◆ Source excerpt:
- - - - - - -
Smartwatches – Wearables

I want to launch my site today (05.06.2017) with my in-depth project of 2014. It’s a little outdated, but still relevant. Enjoy!

One can define wearable technology as follows: technologies you wear that can bring either practical functions and features and/or it can be something just for the aesthetics.

There’s no doubt that there’s many use cases for wearable technology; Google Glass, Smartwatches, different biometric sensors all represent a different segment of the wearable space. Google Glass and all kinds of biometric sensors represent the technology of the future; smartwatches represent the technology of tomorrow.

Smartwatches has been available for quite some time, but it’s only in the recent years that it’s taken off as a consumer product. With Google’s recently released Android Wear this space is really heating up.

In just a few years we have moved our lives away from the desktop computer and into our smartphones and tablets. It’s been a drastic change, our lives has changed dramatically. The wearable technology that’s being developed right now will bring the same type of change. We’ll be able to have real glanceable information just a blink away. No more taking out your phone to check the latest messages, flick your wrist, see the message and reply using voice commands.

Only one question remains, is this just a fad, or are smartwatches here to stay?
- - - - - - -
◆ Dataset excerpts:
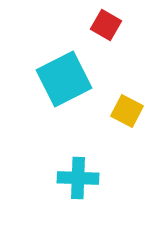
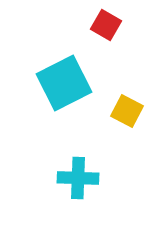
cyan square: moved 4 px down
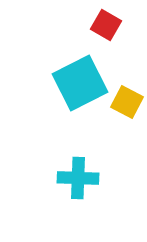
cyan square: moved 16 px right
yellow square: moved 9 px up
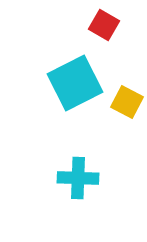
red square: moved 2 px left
cyan square: moved 5 px left
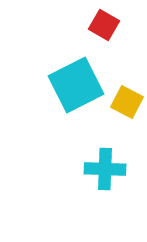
cyan square: moved 1 px right, 2 px down
cyan cross: moved 27 px right, 9 px up
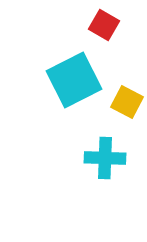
cyan square: moved 2 px left, 5 px up
cyan cross: moved 11 px up
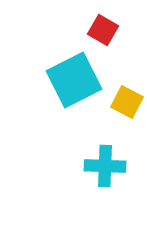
red square: moved 1 px left, 5 px down
cyan cross: moved 8 px down
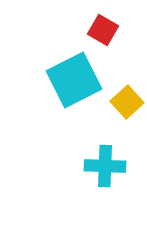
yellow square: rotated 20 degrees clockwise
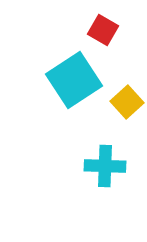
cyan square: rotated 6 degrees counterclockwise
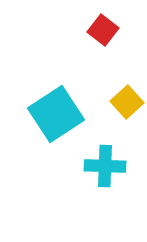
red square: rotated 8 degrees clockwise
cyan square: moved 18 px left, 34 px down
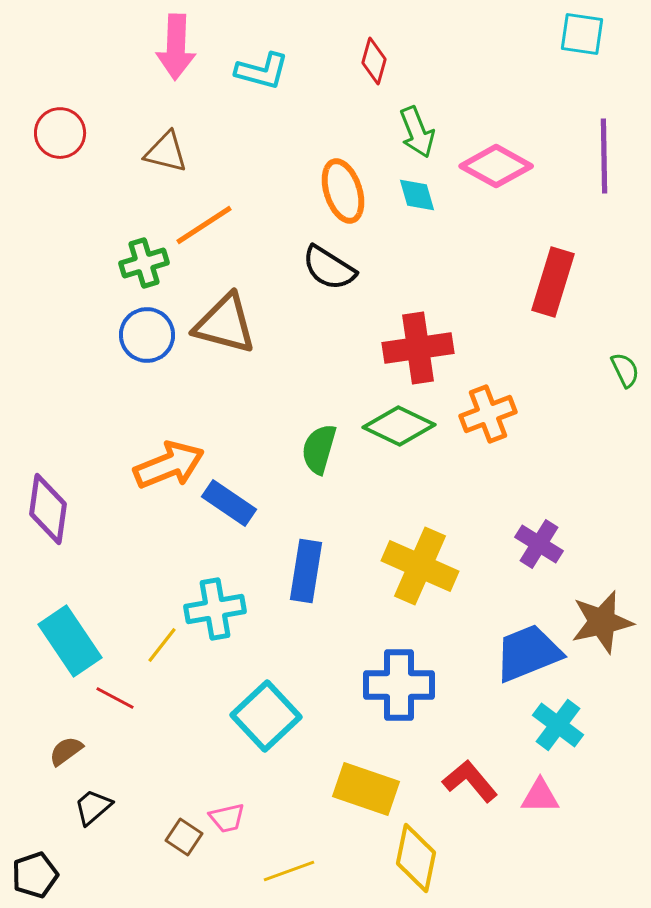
- - - - - - -
◆ Written task A:
Answer from the wearables text:
(i) On what date does the writer launch the site?
(ii) Which two technologies are said to represent the technology of the future?
(iii) What recently released Google product is said to be heating up the smartwatch space?
◆ Written task B: Write the next few paragraphs of the wearables text, picking up after its final question.
The shape change listing is separate material, unrelated to the wearables text.

◆ Answer A:
(i) 05.06.2017
(ii) Google Glass and all kinds of biometric sensors
(iii) Android Wear

◆ Answer B:
The history of smartwatches

After failing to attract investors Pebble Technology sought out help from Kickstarter, a worldwide crowd-sourcing platform, and in April 2012 their campaign for funding the Pebble Smartwatch went live on Kickstarter. After raising over $10.2M it was the most successful campaign ever to be launched on Kickstarter.

As if this weren’t enough, on the 20th of March Pebble announced that they sold over 400 000 Pebble smartwatches in 2013, not bad for a enterprise that employed at that time under 50 people. It’s been estimated that this brought in over $60M in revenues for the company. According to George Zachary, a Charles River Ventures partner and Pebble investor, the smartwatch maker is on track to double its revenues in 2014.

The second generation of the Pebble, the Pebble Steel, was introduced at CES in early 2014. Although priced $100 over the original Pebble the device is in high demand. The new version features many improvements over the first Pebble iteration, and reviewers seem to agree that the price jump is justified.

One cannot write about smartwatches and not include Samsung’s Galaxy Gear. Introduced at Samsung’s Unpacked event on September 4th 2013, the smartphone maker was the first of the major companies to introduce a smartwatch to the market. Some critics argue that this device was designed and pushed in a hurry just to beat Google and Apple to the finish line. The watch received generally negative feedback and was criticized for poor battery life and lack of apps available. Despite the negative reviews Samsung continues iterating the device; the second generation of the smartwatch, the Gear 2, was unveiled on February 23rd 2014 and it’s expected to hit the shelves sometime in April.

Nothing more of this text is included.